## Task requirements
Tally the lines in the items below that contain the string "cover", treating uppercase and lowercase as different, and give only the resulting number.

─── Data to use

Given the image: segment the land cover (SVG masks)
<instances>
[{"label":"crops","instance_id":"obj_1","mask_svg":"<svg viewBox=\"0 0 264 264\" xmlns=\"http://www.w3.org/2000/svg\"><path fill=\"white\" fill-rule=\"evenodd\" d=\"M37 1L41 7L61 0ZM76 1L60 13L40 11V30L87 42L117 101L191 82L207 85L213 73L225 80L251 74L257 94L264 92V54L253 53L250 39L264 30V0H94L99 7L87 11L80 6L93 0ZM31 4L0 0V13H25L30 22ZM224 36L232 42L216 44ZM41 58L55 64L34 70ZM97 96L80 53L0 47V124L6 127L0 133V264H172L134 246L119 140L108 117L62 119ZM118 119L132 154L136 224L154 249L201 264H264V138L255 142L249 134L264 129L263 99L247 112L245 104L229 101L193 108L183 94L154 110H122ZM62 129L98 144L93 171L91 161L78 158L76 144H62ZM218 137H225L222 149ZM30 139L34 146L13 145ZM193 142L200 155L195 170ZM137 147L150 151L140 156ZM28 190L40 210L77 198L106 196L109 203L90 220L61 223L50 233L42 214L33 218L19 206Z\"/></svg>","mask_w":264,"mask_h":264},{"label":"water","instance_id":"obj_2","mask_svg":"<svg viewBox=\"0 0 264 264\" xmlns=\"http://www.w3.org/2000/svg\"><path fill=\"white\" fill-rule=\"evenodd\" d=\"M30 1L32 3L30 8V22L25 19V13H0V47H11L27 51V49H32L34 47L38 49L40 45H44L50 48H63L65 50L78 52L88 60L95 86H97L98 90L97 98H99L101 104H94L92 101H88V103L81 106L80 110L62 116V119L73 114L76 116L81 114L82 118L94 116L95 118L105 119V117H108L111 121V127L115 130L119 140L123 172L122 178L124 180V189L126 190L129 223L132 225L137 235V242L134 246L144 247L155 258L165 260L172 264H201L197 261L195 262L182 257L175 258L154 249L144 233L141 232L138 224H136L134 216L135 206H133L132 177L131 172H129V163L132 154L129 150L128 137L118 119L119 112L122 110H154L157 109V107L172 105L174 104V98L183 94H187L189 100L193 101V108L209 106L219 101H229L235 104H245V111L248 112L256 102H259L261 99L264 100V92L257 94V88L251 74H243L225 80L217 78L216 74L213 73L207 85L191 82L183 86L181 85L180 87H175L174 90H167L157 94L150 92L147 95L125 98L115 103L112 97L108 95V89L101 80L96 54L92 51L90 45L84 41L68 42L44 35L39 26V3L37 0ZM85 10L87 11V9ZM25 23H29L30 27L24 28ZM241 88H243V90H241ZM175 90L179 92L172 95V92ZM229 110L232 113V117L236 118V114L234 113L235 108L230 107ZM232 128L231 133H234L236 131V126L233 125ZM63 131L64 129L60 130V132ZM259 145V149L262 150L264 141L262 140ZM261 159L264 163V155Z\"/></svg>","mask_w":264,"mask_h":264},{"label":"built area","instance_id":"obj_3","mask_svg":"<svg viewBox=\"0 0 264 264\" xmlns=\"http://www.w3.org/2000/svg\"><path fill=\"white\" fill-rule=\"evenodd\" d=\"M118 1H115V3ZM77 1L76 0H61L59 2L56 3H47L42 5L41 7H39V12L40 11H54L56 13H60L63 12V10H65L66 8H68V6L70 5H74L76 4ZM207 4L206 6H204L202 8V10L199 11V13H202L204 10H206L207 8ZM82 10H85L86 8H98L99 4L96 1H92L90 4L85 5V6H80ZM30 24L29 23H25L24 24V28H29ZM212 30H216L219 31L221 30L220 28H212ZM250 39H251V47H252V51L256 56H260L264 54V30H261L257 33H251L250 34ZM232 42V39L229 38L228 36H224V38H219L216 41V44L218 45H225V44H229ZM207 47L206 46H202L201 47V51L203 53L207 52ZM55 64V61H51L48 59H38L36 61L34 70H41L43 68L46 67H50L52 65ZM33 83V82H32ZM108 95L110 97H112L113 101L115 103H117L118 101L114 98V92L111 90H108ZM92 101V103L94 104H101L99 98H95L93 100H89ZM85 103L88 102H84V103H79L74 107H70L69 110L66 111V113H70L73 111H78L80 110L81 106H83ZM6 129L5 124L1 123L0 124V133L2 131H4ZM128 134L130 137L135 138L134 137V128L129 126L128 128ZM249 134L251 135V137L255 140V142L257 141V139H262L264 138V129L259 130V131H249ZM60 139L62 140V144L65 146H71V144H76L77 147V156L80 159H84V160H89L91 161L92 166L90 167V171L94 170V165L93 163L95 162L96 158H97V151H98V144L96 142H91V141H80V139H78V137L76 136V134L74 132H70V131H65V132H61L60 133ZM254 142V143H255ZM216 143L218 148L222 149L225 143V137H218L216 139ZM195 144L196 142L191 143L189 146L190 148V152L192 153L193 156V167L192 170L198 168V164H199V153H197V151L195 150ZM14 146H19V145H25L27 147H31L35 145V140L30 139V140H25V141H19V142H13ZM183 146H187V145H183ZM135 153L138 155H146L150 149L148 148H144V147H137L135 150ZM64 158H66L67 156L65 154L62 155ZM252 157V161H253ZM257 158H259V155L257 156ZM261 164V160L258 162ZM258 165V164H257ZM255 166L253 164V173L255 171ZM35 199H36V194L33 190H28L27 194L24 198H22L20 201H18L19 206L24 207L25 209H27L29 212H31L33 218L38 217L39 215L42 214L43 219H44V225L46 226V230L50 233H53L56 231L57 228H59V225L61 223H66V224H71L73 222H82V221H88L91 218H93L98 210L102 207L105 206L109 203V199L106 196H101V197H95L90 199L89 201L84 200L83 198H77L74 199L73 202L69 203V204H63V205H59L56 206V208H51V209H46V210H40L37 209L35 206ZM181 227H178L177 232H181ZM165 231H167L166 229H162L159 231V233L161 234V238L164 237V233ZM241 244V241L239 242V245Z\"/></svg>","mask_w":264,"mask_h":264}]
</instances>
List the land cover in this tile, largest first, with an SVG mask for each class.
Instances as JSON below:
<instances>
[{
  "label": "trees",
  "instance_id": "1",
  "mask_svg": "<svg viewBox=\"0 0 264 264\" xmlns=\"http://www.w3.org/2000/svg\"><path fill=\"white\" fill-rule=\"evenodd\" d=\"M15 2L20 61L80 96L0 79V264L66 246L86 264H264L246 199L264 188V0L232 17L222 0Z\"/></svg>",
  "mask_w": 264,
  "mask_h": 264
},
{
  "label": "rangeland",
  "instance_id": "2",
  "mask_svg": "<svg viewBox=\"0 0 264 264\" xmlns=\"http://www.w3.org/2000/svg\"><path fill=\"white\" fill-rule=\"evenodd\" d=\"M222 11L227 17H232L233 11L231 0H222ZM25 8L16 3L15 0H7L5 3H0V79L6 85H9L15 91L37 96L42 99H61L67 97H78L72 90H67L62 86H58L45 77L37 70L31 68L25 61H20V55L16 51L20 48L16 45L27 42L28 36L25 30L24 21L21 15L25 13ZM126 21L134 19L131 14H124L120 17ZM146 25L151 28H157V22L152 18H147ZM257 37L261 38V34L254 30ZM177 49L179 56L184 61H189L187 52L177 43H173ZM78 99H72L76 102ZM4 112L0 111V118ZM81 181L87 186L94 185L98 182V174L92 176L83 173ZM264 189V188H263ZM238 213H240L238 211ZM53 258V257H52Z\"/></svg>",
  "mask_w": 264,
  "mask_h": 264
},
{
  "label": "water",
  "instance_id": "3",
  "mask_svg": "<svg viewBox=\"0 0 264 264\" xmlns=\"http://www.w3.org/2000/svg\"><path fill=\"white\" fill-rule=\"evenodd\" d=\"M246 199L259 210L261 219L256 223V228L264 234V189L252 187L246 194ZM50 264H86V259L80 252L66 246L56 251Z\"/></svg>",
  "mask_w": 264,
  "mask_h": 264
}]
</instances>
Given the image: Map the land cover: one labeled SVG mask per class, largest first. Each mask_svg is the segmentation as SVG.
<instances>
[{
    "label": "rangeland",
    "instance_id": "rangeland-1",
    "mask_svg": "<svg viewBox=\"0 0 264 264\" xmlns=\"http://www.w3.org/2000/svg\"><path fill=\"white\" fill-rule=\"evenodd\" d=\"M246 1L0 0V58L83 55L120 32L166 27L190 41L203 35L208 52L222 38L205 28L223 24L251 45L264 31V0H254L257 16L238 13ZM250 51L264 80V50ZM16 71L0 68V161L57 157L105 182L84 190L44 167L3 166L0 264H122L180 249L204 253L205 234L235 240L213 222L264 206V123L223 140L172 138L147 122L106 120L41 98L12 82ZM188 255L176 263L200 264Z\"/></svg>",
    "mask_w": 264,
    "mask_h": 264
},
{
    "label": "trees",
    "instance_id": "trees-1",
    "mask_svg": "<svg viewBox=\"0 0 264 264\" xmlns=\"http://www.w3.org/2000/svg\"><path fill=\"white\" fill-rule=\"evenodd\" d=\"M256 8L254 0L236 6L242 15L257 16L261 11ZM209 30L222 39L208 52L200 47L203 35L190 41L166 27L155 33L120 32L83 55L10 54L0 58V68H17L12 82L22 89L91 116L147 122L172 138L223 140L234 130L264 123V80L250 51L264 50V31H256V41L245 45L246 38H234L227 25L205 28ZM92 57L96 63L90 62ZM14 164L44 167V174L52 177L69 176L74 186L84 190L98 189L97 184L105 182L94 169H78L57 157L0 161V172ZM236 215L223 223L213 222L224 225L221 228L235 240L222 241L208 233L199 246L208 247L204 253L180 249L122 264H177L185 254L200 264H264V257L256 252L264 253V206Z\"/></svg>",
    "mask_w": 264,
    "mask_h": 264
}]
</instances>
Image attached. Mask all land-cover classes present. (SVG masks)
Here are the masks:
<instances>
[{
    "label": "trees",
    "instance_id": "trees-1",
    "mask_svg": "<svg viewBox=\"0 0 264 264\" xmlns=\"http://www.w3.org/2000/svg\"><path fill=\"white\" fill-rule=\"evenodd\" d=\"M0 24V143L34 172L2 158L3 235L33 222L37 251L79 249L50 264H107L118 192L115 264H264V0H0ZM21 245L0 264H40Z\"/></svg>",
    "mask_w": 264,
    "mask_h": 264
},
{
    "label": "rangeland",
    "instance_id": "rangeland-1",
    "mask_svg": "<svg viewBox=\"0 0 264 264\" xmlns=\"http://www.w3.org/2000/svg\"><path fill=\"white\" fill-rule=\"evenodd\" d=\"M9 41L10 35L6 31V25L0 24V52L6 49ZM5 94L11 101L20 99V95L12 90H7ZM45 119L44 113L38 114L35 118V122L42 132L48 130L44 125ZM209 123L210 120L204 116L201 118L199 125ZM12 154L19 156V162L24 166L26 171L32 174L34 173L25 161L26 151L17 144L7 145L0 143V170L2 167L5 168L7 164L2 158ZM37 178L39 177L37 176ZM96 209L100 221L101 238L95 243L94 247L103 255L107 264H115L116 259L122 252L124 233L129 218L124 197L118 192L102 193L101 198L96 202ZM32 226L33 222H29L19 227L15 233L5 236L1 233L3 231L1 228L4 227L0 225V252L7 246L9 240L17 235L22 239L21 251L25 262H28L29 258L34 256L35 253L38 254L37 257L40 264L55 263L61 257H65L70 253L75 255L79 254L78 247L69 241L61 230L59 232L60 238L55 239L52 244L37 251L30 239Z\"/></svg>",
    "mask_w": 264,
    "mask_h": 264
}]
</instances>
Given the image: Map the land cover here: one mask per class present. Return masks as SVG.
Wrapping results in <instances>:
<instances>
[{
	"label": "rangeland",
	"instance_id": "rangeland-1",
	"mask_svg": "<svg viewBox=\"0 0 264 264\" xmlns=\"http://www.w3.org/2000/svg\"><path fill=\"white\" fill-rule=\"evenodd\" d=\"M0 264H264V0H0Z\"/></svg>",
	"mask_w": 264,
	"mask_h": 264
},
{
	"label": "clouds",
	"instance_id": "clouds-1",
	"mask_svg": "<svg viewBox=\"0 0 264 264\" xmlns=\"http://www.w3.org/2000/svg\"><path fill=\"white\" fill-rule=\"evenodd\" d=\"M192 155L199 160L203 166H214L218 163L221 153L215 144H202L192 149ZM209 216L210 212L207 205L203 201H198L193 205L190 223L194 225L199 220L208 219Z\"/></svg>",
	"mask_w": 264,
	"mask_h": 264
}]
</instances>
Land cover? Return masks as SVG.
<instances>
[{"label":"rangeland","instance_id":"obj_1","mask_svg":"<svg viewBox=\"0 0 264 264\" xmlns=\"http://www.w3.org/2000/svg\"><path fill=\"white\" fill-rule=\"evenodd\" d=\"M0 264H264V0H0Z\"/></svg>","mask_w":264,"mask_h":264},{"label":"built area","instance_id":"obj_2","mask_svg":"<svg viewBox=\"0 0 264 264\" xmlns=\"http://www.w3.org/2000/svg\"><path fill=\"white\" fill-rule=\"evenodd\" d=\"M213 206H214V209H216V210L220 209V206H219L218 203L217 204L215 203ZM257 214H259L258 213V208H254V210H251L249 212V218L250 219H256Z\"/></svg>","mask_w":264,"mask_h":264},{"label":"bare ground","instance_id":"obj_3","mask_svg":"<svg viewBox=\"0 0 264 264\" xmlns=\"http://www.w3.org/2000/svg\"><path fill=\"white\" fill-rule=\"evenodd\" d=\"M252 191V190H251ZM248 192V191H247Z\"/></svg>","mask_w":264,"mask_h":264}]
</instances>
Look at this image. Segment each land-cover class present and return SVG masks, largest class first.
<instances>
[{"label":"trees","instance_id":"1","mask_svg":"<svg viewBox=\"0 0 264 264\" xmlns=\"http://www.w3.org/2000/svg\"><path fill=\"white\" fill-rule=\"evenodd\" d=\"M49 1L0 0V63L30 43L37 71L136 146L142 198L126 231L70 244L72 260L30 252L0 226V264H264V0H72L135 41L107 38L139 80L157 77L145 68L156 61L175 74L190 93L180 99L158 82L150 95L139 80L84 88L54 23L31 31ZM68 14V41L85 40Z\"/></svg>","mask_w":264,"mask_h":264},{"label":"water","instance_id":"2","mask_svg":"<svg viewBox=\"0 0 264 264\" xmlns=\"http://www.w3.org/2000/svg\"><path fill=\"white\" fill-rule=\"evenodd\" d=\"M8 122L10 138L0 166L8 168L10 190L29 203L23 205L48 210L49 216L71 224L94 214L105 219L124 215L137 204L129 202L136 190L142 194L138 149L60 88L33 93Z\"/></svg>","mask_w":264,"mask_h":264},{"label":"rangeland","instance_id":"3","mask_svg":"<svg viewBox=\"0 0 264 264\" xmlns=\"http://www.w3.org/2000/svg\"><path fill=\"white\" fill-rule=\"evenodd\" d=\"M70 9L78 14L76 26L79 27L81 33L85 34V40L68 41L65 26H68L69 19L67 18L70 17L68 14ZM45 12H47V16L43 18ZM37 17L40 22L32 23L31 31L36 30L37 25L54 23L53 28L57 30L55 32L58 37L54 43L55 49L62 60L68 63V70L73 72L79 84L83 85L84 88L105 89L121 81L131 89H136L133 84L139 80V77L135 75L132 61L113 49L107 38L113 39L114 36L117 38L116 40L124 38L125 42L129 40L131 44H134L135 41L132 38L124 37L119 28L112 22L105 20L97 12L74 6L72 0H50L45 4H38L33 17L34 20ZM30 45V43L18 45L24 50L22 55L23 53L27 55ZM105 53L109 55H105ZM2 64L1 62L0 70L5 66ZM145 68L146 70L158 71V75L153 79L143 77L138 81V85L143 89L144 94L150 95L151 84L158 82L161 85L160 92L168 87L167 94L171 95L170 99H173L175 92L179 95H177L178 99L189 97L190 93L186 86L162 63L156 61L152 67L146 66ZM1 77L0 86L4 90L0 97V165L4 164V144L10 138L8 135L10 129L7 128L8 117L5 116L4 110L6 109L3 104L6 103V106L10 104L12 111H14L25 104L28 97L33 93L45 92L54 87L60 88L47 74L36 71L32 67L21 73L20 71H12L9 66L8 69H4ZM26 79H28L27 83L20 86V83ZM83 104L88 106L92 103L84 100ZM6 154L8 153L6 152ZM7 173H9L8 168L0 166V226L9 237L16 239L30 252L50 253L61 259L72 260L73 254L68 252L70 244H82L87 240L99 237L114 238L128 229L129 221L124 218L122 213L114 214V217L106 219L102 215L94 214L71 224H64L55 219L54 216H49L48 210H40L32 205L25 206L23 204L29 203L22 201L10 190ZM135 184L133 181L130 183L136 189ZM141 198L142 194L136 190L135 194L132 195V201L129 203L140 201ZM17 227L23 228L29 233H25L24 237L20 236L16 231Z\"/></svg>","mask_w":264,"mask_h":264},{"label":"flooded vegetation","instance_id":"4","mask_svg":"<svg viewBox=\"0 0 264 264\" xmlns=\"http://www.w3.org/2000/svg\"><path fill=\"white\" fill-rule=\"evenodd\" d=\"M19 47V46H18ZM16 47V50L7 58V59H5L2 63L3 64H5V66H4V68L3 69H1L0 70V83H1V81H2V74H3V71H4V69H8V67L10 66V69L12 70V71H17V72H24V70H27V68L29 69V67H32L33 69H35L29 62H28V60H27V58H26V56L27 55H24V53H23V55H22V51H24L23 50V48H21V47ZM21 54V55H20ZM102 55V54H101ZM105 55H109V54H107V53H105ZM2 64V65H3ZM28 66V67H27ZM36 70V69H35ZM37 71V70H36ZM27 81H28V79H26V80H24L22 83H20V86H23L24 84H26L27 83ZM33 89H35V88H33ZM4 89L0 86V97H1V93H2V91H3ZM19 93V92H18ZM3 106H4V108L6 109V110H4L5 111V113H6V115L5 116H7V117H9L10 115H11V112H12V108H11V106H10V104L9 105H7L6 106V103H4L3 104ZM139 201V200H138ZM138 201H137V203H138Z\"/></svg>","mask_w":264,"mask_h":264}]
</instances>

──────

## The result
7